* [The problem]: The records below are to be returned exactly as written, minus their pictures.

┏━━

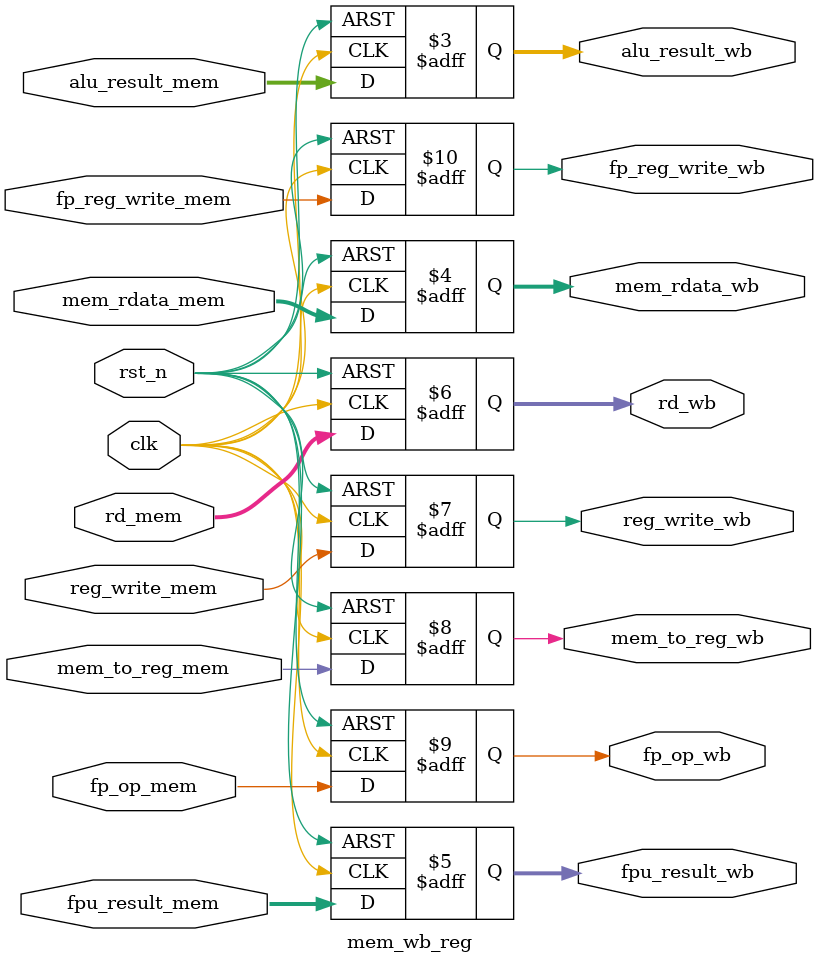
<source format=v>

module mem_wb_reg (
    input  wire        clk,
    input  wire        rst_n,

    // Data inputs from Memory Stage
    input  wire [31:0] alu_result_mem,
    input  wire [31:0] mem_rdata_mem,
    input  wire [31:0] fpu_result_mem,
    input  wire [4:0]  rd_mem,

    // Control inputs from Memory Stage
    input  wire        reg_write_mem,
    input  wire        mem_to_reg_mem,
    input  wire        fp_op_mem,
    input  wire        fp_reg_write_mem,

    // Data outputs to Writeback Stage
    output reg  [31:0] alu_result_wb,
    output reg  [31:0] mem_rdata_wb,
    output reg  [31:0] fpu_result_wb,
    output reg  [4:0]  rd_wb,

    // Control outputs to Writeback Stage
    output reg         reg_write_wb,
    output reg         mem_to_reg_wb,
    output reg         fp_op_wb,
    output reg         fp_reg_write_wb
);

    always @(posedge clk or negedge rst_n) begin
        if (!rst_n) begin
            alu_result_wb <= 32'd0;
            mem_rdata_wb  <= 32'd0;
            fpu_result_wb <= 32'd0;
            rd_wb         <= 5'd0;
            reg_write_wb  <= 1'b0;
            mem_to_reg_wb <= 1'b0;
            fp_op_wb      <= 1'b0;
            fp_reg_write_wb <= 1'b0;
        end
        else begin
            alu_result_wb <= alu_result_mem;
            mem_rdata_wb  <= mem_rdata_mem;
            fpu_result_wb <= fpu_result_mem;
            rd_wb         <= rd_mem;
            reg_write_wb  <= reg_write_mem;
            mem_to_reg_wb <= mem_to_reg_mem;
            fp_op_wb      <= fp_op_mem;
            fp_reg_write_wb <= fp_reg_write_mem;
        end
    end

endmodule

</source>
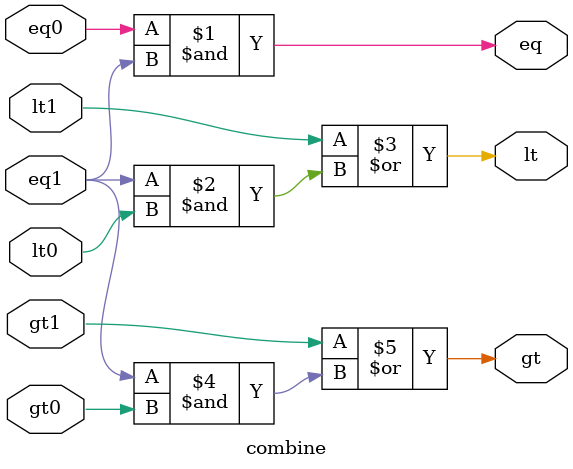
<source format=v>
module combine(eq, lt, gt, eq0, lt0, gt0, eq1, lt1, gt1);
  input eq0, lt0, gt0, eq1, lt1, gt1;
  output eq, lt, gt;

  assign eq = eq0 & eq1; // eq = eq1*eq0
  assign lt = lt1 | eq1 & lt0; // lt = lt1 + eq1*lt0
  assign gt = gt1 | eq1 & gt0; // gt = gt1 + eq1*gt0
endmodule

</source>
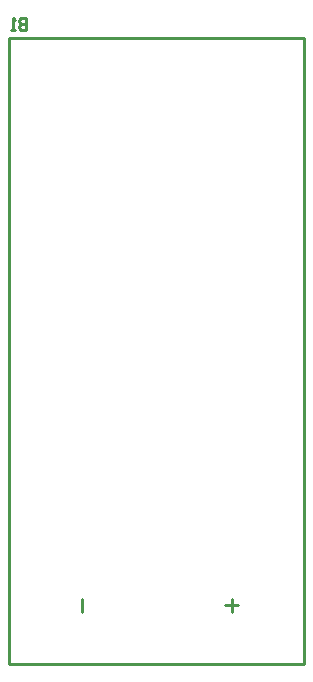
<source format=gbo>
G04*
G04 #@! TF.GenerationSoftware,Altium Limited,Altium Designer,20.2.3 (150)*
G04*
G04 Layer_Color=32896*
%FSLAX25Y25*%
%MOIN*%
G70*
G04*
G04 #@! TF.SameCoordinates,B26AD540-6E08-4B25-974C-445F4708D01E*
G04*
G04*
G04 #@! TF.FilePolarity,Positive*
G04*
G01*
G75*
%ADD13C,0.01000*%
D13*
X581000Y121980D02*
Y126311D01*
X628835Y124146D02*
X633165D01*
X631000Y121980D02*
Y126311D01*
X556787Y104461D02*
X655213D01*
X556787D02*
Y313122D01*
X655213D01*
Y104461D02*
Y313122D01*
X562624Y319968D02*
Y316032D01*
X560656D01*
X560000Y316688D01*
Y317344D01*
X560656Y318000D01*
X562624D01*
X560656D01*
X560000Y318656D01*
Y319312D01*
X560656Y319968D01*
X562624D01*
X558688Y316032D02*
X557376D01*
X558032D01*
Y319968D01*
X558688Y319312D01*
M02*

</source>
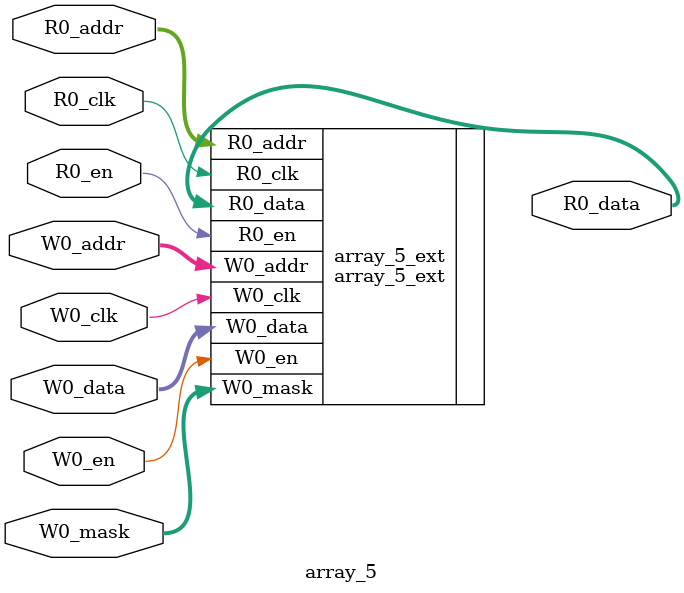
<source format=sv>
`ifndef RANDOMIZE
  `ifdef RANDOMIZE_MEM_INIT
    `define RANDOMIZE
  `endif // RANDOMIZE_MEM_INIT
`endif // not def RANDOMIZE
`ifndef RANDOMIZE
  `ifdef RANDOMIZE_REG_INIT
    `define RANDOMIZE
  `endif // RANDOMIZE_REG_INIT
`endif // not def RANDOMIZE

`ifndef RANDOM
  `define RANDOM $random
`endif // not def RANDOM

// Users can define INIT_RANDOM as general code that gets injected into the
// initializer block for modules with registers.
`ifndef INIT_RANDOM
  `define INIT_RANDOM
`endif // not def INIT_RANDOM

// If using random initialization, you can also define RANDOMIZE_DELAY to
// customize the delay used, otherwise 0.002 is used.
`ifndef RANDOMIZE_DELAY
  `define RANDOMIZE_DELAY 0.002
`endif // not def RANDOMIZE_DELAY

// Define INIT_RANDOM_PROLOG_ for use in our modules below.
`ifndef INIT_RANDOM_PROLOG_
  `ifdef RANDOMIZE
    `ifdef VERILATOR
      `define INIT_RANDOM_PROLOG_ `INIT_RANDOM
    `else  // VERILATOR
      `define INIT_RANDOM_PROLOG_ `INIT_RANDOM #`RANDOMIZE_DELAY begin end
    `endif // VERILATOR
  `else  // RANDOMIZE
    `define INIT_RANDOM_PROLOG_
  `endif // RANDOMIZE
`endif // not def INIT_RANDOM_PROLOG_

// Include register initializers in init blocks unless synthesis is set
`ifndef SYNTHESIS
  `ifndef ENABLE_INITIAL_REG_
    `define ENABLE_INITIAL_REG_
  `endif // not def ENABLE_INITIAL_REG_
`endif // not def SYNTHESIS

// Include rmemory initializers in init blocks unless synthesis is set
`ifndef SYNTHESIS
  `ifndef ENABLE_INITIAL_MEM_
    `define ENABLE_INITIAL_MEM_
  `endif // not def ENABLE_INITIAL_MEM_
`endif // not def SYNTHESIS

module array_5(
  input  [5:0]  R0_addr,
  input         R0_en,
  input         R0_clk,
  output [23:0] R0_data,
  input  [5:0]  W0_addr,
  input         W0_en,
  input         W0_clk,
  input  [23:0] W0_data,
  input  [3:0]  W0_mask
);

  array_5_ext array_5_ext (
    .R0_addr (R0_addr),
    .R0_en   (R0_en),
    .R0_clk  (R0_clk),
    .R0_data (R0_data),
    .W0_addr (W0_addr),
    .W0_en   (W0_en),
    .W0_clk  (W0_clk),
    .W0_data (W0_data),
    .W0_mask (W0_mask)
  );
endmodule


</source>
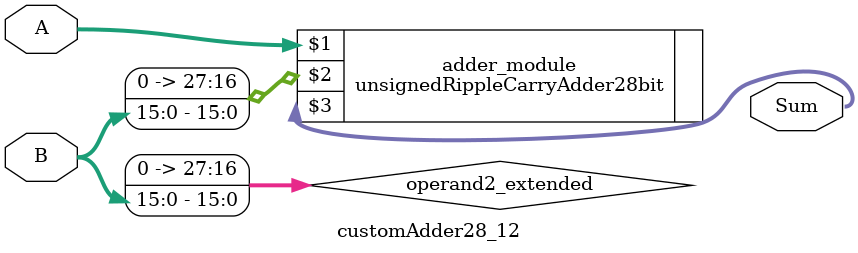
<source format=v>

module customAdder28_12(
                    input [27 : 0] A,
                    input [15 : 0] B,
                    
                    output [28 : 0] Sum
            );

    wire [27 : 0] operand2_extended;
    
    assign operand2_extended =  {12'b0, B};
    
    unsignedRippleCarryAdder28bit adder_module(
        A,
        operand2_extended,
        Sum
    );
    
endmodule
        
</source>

┗━━

* [Worked solution]:
<source format=v>

module mem_wb_reg (
    input  wire        clk,
    input  wire        rst_n,

    // Data inputs from Memory Stage
    input  wire [31:0] alu_result_mem,
    input  wire [31:0] mem_rdata_mem,
    input  wire [31:0] fpu_result_mem,
    input  wire [4:0]  rd_mem,

    // Control inputs from Memory Stage
    input  wire        reg_write_mem,
    input  wire        mem_to_reg_mem,
    input  wire        fp_op_mem,
    input  wire        fp_reg_write_mem,

    // Data outputs to Writeback Stage
    output reg  [31:0] alu_result_wb,
    output reg  [31:0] mem_rdata_wb,
    output reg  [31:0] fpu_result_wb,
    output reg  [4:0]  rd_wb,

    // Control outputs to Writeback Stage
    output reg         reg_write_wb,
    output reg         mem_to_reg_wb,
    output reg         fp_op_wb,
    output reg         fp_reg_write_wb
);

    always @(posedge clk or negedge rst_n) begin
        if (!rst_n) begin
            alu_result_wb <= 32'd0;
            mem_rdata_wb  <= 32'd0;
            fpu_result_wb <= 32'd0;
            rd_wb         <= 5'd0;
            reg_write_wb  <= 1'b0;
            mem_to_reg_wb <= 1'b0;
            fp_op_wb      <= 1'b0;
            fp_reg_write_wb <= 1'b0;
        end
        else begin
            alu_result_wb <= alu_result_mem;
            mem_rdata_wb  <= mem_rdata_mem;
            fpu_result_wb <= fpu_result_mem;
            rd_wb         <= rd_mem;
            reg_write_wb  <= reg_write_mem;
            mem_to_reg_wb <= mem_to_reg_mem;
            fp_op_wb      <= fp_op_mem;
            fp_reg_write_wb <= fp_reg_write_mem;
        end
    end

endmodule

</source>
<source format=v>
module combine(eq, lt, gt, eq0, lt0, gt0, eq1, lt1, gt1);
  input eq0, lt0, gt0, eq1, lt1, gt1;
  output eq, lt, gt;

  assign eq = eq0 & eq1; // eq = eq1*eq0
  assign lt = lt1 | eq1 & lt0; // lt = lt1 + eq1*lt0
  assign gt = gt1 | eq1 & gt0; // gt = gt1 + eq1*gt0
endmodule

</source>
<source format=gbo>
G04*
G04 #@! TF.GenerationSoftware,Altium Limited,Altium Designer,20.2.3 (150)*
G04*
G04 Layer_Color=32896*
%FSLAX25Y25*%
%MOIN*%
G70*
G04*
G04 #@! TF.SameCoordinates,B26AD540-6E08-4B25-974C-445F4708D01E*
G04*
G04*
G04 #@! TF.FilePolarity,Positive*
G04*
G01*
G75*
%ADD13C,0.01000*%
D13*
X581000Y121980D02*
Y126311D01*
X628835Y124146D02*
X633165D01*
X631000Y121980D02*
Y126311D01*
X556787Y104461D02*
X655213D01*
X556787D02*
Y313122D01*
X655213D01*
Y104461D02*
Y313122D01*
X562624Y319968D02*
Y316032D01*
X560656D01*
X560000Y316688D01*
Y317344D01*
X560656Y318000D01*
X562624D01*
X560656D01*
X560000Y318656D01*
Y319312D01*
X560656Y319968D01*
X562624D01*
X558688Y316032D02*
X557376D01*
X558032D01*
Y319968D01*
X558688Y319312D01*
M02*

</source>
<source format=sv>
`ifndef RANDOMIZE
  `ifdef RANDOMIZE_MEM_INIT
    `define RANDOMIZE
  `endif // RANDOMIZE_MEM_INIT
`endif // not def RANDOMIZE
`ifndef RANDOMIZE
  `ifdef RANDOMIZE_REG_INIT
    `define RANDOMIZE
  `endif // RANDOMIZE_REG_INIT
`endif // not def RANDOMIZE

`ifndef RANDOM
  `define RANDOM $random
`endif // not def RANDOM

// Users can define INIT_RANDOM as general code that gets injected into the
// initializer block for modules with registers.
`ifndef INIT_RANDOM
  `define INIT_RANDOM
`endif // not def INIT_RANDOM

// If using random initialization, you can also define RANDOMIZE_DELAY to
// customize the delay used, otherwise 0.002 is used.
`ifndef RANDOMIZE_DELAY
  `define RANDOMIZE_DELAY 0.002
`endif // not def RANDOMIZE_DELAY

// Define INIT_RANDOM_PROLOG_ for use in our modules below.
`ifndef INIT_RANDOM_PROLOG_
  `ifdef RANDOMIZE
    `ifdef VERILATOR
      `define INIT_RANDOM_PROLOG_ `INIT_RANDOM
    `else  // VERILATOR
      `define INIT_RANDOM_PROLOG_ `INIT_RANDOM #`RANDOMIZE_DELAY begin end
    `endif // VERILATOR
  `else  // RANDOMIZE
    `define INIT_RANDOM_PROLOG_
  `endif // RANDOMIZE
`endif // not def INIT_RANDOM_PROLOG_

// Include register initializers in init blocks unless synthesis is set
`ifndef SYNTHESIS
  `ifndef ENABLE_INITIAL_REG_
    `define ENABLE_INITIAL_REG_
  `endif // not def ENABLE_INITIAL_REG_
`endif // not def SYNTHESIS

// Include rmemory initializers in init blocks unless synthesis is set
`ifndef SYNTHESIS
  `ifndef ENABLE_INITIAL_MEM_
    `define ENABLE_INITIAL_MEM_
  `endif // not def ENABLE_INITIAL_MEM_
`endif // not def SYNTHESIS

module array_5(
  input  [5:0]  R0_addr,
  input         R0_en,
  input         R0_clk,
  output [23:0] R0_data,
  input  [5:0]  W0_addr,
  input         W0_en,
  input         W0_clk,
  input  [23:0] W0_data,
  input  [3:0]  W0_mask
);

  array_5_ext array_5_ext (
    .R0_addr (R0_addr),
    .R0_en   (R0_en),
    .R0_clk  (R0_clk),
    .R0_data (R0_data),
    .W0_addr (W0_addr),
    .W0_en   (W0_en),
    .W0_clk  (W0_clk),
    .W0_data (W0_data),
    .W0_mask (W0_mask)
  );
endmodule


</source>
<source format=v>

module customAdder28_12(
                    input [27 : 0] A,
                    input [15 : 0] B,
                    
                    output [28 : 0] Sum
            );

    wire [27 : 0] operand2_extended;
    
    assign operand2_extended =  {12'b0, B};
    
    unsignedRippleCarryAdder28bit adder_module(
        A,
        operand2_extended,
        Sum
    );
    
endmodule
        
</source>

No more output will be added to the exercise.